Stasera, a conclusione del pellegrinaggio, come intero gruppo, ci riuniremo per un momento di condivisione. Siamo partiti come pellegrini, portando al Signore, varcando quella Porta Santa, tutto ciò che avevamo nel nostro cuore, tutto ciò che siamo e che gli altri prima di partire ci hanno spiritualmente consegnato, oggi sentiamo di essere davvero tornati ‘pellegrini di speranza'”.

E quanta speranza sgorga dalla testimonianza di carità discreta ma concreta di tanti laici che accanto ai loro parroci si sono spesi per curare la logistica del pellegrinaggio prima di partire e momento per momento durante il viaggio!

Soprattutto a loro ma a tutti i pellegrini va il ringraziamento per aver reso possibile questa esperienza diocesana, in cui è stato evidente il valore di una comunità che rafforza e sostiene la fede, come anche il nostro amministratore ha avuto modo, più di una volta, di sottolineare.
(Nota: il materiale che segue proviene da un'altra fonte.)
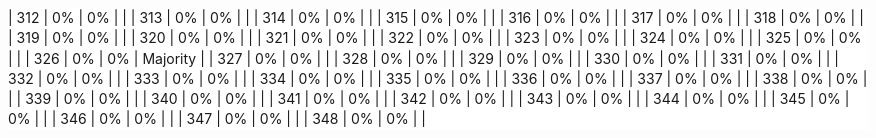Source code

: | 312 | 0% | 0% |  |
| 313 | 0% | 0% |  |
| 314 | 0% | 0% |  |
| 315 | 0% | 0% |  |
| 316 | 0% | 0% |  |
| 317 | 0% | 0% |  |
| 318 | 0% | 0% |  |
| 319 | 0% | 0% |  |
| 320 | 0% | 0% |  |
| 321 | 0% | 0% |  |
| 322 | 0% | 0% |  |
| 323 | 0% | 0% |  |
| 324 | 0% | 0% |  |
| 325 | 0% | 0% |  |
| 326 | 0% | 0% | Majority |
| 327 | 0% | 0% |  |
| 328 | 0% | 0% |  |
| 329 | 0% | 0% |  |
| 330 | 0% | 0% |  |
| 331 | 0% | 0% |  |
| 332 | 0% | 0% |  |
| 333 | 0% | 0% |  |
| 334 | 0% | 0% |  |
| 335 | 0% | 0% |  |
| 336 | 0% | 0% |  |
| 337 | 0% | 0% |  |
| 338 | 0% | 0% |  |
| 339 | 0% | 0% |  |
| 340 | 0% | 0% |  |
| 341 | 0% | 0% |  |
| 342 | 0% | 0% |  |
| 343 | 0% | 0% |  |
| 344 | 0% | 0% |  |
| 345 | 0% | 0% |  |
| 346 | 0% | 0% |  |
| 347 | 0% | 0% |  |
| 348 | 0% | 0% |  |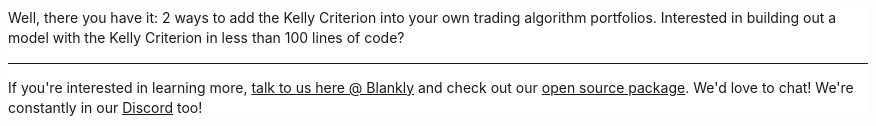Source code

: Well, there you have it: 2 ways to add the Kelly Criterion into your own trading algorithm portfolios. Interested in building out a model with the Kelly Criterion in less than 100 lines of code?

<hr>

If you're interested in learning more, [talk to us here @ Blankly](https://calendly.com/blankly) and check out our [open source package](https://package.blankly.finance). We'd love to chat! We're constantly in our [Discord](https://discord.gg/xJAjGEAXNS) too!
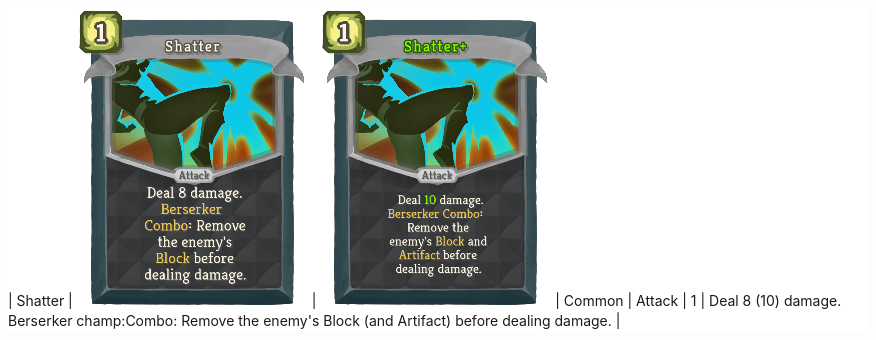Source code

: | Shatter | ![](../../downfall/small-card-images/The_champ_-Shatter.png) | ![](../../downfall/small-card-images/The_champ_-ShatterPlus.png) | Common | Attack | 1 | Deal 8 (10) damage. Berserker champ:Combo: Remove the enemy's Block (and Artifact) before dealing damage. |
E proprio con un pensiero di don Angelo nel viaggio di ritorno ci piace concludere questo servizio su questa esperienza diocesana che speriamo sia portatrice di grazia per tutti:

E così, senza neanche saperlo o accorgercene, ritorniamo da dove siamo partiti un po’ più sereni, un po’ più in pace, un po’ più felici di aver conosciuto persone nuove, un po’ più convinti che la chiesa è bella quando la si scopre nella sua veste universale, un po’ più pronti a pregare gli uni per gli altri, un po’ più concentrati su ciò che ci unisce, un po’ più motivati nel credere che la speranza è possibile perché ci sono io e ci sono altri che insieme a me guardano avanti, un po’ più indulgenti con gli altri perché si è ricevuto indulgenza. Per questo non ci stancheremo di rendere grazie perché la nostra vita potrà aver scoperto di essere seme e segno di quella Speranza che non muore mai.